__Brief__. What you give back should match the listing word for word.

══════════════════════════════

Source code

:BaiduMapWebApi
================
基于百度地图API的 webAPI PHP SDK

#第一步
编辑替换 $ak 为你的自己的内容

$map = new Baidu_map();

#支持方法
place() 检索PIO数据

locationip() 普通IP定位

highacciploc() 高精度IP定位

══════════════════════════════

__Reply__.
Source code

:BaiduMapWebApi
================
基于百度地图API的 webAPI PHP SDK

#第一步
编辑替换 $ak 为你的自己的内容

$map = new Baidu_map();

#支持方法
place() 检索PIO数据

locationip() 普通IP定位

highacciploc() 高精度IP定位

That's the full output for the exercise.